- 所给文本:

....

A teacher decides to give toffees to his students. He asks n students to stand in a queue. Since the teacher is very partial, he follows the following rule to distribute toffees.
He looks at the first two students and gives more toffees to the student having higher marks than the other one. If they have the same marks they get the same number of toffees. The same procedure is followed for each pair of adjacent students starting from the first one to the last one.
It is given that each student receives at least one toffee. You have to find the number of toffees given to each student by the teacher such that the total number of toffees is minimum.

....

- 设定任务 1: 请将关于教师分发太妃糖的文本中，以包含“It is given”的词句开头、到“toffees is minimum.”为止的部分原样抄写出来。
上面的文本与记录之间没有任何关联。

....

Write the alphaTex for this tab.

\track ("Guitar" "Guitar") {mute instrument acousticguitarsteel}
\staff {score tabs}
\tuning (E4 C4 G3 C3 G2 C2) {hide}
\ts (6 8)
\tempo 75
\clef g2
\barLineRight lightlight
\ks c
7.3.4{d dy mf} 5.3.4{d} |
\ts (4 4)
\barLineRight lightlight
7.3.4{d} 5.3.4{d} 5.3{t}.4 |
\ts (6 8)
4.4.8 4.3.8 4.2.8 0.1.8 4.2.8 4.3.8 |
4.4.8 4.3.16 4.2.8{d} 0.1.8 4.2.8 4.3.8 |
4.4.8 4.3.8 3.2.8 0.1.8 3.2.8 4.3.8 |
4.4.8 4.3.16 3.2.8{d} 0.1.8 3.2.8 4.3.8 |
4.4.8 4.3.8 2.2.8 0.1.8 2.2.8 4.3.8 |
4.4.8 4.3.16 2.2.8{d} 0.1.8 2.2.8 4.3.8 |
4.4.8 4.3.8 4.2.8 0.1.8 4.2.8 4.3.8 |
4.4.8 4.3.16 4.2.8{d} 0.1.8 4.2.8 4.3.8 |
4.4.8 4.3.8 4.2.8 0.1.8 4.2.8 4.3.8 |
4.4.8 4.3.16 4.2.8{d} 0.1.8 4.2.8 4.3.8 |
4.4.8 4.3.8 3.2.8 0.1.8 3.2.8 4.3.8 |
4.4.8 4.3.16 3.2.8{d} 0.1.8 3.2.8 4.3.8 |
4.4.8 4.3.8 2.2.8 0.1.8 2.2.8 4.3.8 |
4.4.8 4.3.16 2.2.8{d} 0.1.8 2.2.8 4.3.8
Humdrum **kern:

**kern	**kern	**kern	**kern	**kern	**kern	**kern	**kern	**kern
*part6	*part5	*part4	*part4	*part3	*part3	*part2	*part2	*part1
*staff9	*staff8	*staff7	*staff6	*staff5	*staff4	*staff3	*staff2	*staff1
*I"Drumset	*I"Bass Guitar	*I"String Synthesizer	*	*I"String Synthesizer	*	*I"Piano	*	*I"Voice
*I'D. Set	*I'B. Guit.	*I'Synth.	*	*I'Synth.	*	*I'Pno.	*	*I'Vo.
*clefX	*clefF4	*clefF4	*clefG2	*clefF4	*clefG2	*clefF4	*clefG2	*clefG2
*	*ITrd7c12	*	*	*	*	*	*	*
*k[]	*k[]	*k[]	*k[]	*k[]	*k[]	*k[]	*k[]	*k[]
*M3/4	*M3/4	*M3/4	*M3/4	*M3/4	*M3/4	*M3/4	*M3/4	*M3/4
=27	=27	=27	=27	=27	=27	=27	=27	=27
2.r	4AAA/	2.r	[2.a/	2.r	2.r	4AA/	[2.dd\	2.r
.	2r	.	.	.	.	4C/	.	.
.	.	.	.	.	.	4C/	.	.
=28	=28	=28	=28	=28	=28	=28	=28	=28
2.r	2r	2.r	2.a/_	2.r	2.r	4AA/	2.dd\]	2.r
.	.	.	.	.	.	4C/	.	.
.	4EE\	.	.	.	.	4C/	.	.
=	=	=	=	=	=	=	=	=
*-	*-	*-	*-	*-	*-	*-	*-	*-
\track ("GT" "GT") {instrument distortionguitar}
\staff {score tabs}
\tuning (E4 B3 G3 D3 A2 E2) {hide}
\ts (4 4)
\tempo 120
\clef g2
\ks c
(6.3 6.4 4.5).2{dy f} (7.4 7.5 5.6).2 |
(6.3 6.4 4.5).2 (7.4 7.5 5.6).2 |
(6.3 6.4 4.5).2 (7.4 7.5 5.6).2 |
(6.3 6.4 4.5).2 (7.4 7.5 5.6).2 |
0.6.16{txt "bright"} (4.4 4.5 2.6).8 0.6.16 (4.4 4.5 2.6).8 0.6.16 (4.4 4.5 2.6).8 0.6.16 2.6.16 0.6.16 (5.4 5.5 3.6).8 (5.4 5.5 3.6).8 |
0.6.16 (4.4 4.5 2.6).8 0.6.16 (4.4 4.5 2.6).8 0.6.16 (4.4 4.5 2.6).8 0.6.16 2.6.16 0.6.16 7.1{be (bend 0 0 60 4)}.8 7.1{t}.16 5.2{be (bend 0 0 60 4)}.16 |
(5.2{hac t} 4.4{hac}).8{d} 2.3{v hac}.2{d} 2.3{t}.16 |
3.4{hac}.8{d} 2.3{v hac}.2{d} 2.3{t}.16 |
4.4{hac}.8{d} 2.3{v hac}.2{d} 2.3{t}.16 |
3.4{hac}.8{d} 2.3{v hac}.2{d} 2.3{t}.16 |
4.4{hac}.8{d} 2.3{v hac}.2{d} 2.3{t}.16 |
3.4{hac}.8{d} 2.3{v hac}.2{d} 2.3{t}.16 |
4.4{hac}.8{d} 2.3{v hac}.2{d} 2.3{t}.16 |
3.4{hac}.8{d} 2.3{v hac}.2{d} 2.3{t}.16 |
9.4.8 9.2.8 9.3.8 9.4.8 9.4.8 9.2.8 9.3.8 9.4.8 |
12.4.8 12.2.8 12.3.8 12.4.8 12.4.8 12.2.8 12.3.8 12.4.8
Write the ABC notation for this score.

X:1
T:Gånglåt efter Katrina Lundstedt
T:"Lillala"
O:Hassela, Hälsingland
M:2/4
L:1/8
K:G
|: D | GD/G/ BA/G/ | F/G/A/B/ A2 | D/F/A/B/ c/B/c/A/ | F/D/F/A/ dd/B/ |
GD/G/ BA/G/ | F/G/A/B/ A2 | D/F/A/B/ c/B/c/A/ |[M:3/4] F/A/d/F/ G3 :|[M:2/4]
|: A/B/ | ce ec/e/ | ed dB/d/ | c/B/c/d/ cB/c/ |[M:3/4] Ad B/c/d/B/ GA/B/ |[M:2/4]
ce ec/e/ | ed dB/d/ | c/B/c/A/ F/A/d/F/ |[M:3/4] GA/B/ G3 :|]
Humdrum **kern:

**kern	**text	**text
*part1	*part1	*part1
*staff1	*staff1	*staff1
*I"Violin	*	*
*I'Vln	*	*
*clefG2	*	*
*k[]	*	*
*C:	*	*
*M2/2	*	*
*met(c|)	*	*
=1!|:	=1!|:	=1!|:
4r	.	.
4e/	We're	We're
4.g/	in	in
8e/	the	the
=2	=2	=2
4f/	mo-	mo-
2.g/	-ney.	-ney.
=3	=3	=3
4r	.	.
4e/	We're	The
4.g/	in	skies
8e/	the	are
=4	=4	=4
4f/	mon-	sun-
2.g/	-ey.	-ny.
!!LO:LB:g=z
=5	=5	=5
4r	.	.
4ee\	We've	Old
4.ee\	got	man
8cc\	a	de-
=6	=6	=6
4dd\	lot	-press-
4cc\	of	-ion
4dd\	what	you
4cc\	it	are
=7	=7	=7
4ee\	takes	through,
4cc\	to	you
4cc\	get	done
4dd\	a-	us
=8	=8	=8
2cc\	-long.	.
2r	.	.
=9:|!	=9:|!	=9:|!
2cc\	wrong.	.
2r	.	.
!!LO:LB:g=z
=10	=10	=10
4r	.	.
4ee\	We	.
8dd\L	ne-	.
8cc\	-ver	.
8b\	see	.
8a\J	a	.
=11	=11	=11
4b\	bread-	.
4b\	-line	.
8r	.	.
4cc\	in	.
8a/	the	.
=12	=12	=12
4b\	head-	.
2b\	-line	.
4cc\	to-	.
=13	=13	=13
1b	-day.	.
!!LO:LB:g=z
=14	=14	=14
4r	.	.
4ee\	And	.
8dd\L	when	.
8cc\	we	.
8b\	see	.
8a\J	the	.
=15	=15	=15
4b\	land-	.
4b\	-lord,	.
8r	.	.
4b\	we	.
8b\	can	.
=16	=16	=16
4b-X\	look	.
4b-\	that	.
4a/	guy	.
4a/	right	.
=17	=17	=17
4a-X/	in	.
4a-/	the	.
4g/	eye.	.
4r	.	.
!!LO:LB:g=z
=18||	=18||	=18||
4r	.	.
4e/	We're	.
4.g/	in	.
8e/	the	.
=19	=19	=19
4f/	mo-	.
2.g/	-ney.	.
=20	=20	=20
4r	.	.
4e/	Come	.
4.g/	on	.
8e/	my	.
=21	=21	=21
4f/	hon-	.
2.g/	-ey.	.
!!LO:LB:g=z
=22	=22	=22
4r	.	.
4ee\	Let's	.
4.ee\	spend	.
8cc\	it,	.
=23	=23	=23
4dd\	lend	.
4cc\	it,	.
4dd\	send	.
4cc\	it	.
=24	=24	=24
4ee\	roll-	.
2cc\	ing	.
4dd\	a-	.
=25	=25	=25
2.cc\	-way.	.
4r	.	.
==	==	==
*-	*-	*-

....

- 设定任务 2: 从记录中挑出所有含有字符串“Write”的行，匹配时区分大小写。

- 练习结果 1:
It is given that each student receives at least one toffee. You have to find the number of toffees given to each student by the teacher such that the total number of toffees is minimum.

- 练习结果 2:
Write the alphaTex for this tab.
Write the ABC notation for this score.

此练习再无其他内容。